86 La multiplication des stations balnéaires sur la côte annamitique est favorisée par leur rapide émancipation des préceptes médicaux, les gains thérapeutiques étant trop faibles, libérant leurs localisations et leurs pratiques. Leur implantation n’est plus régie par des conditions géo-climatiques. Les pratiques de jeu et de repos peuvent se développer dans des structures privées comme les hôtels sans les contraintes dues au fonctionnement d’un établissement médical. Précisons que certaines stations, comme Do Son ou Kep, n’ont pas eu besoin d’être démédicalisées, puisque leurs valeurs thérapeutiques n’ont jamais été reconnues, malgré les tentatives des autorités locales d’y établir un sanatorium. Cette retenue des autorités à classer ces établissements en sanatorium s’explique de plusieurs façons. Le classement des stations en sanatorium alourdit les budgets en raison du remboursement des séjours médicaux dans ces établissements et des subventions de fonctionnement qui leur sont versées. Il existe aussi des raisons médicales, les bienfaits thérapeutiques et de la balnéothérapie ne sont pas à la hauteur des attentes. Ainsi le sanatorium de Sam Son est-il fermé en 1907 après seulement deux années de service, pour cause de mauvais résultats. Les autorités mettent en avant que l’état des patients, présentant des paludismes et des affections intestinales, s’aggrave au contact de l'air vif de la plage. Sam Son devient donc une simple station balnéaire de second rang.

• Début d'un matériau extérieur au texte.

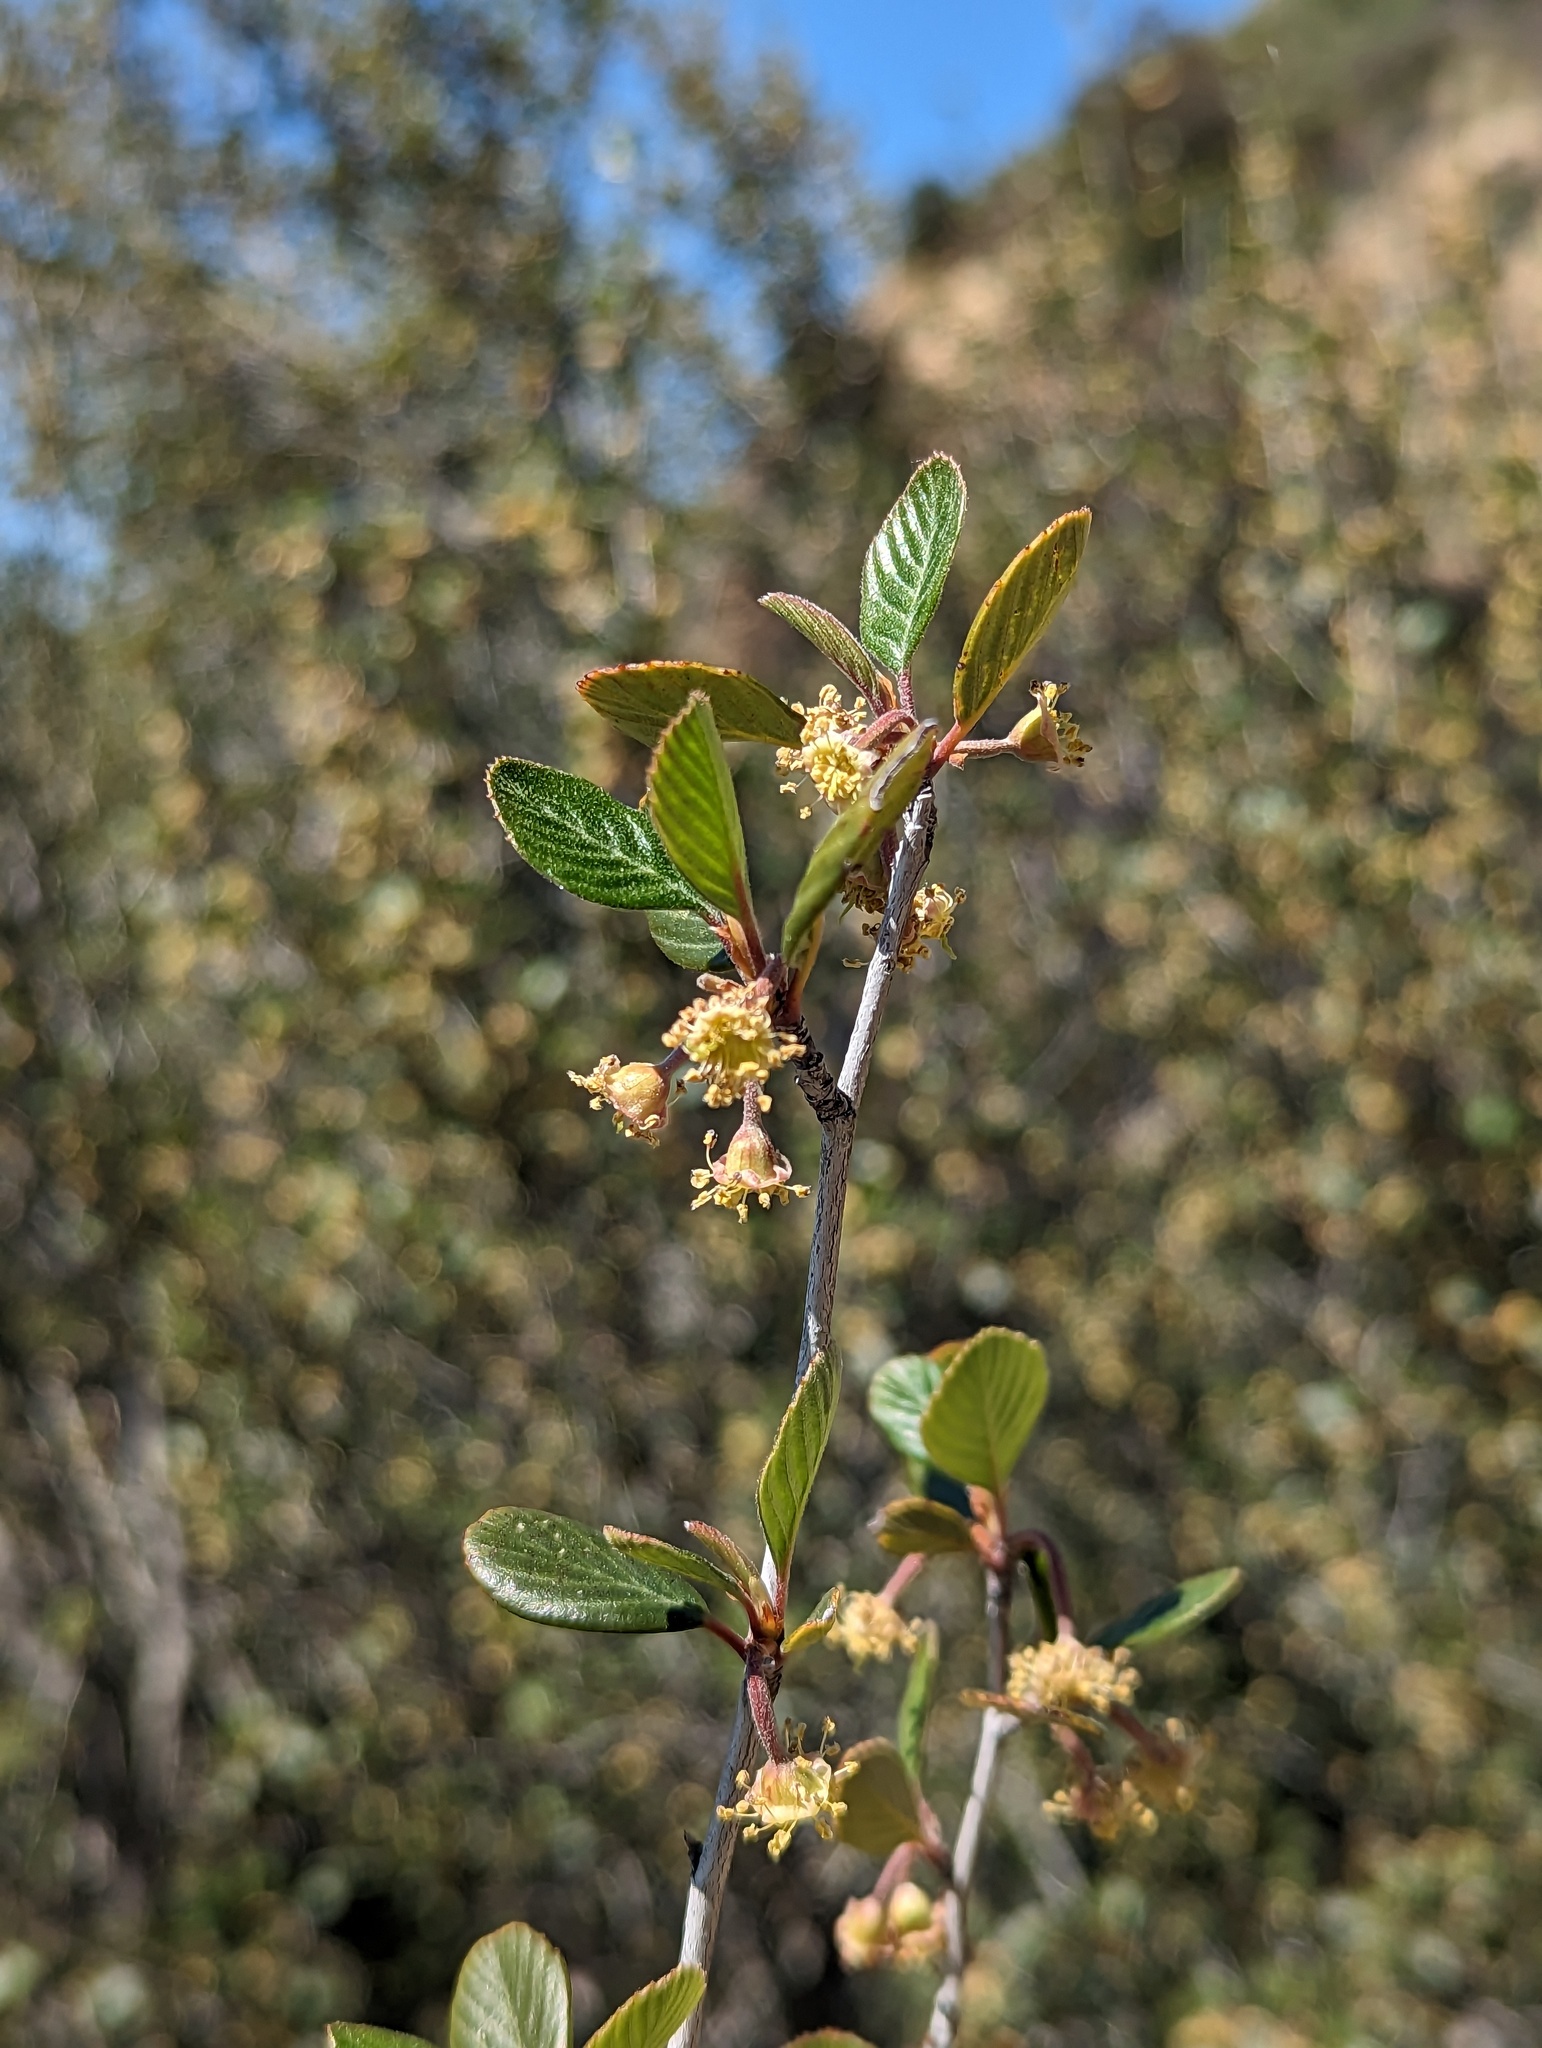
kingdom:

Les stations d’altitude et balnéaires connaissent des processus de sélection différents en raison des spécificités géo-climatiques entre le milieu montagnard et littoral. Pour autant il existe des critères de sélection communs : l’accessibilité, la superficie, la salubrité, la présence d’eau potable. Les gains de température, dus à l’altitude, font du milieu montagnard un environnement privilégié pour la construction de stations. Les autorités leur accordent une plus grande attention d’autant que le coût de leur installation est très élevé et laissent de côté les stations balnéaires jugées secondaires.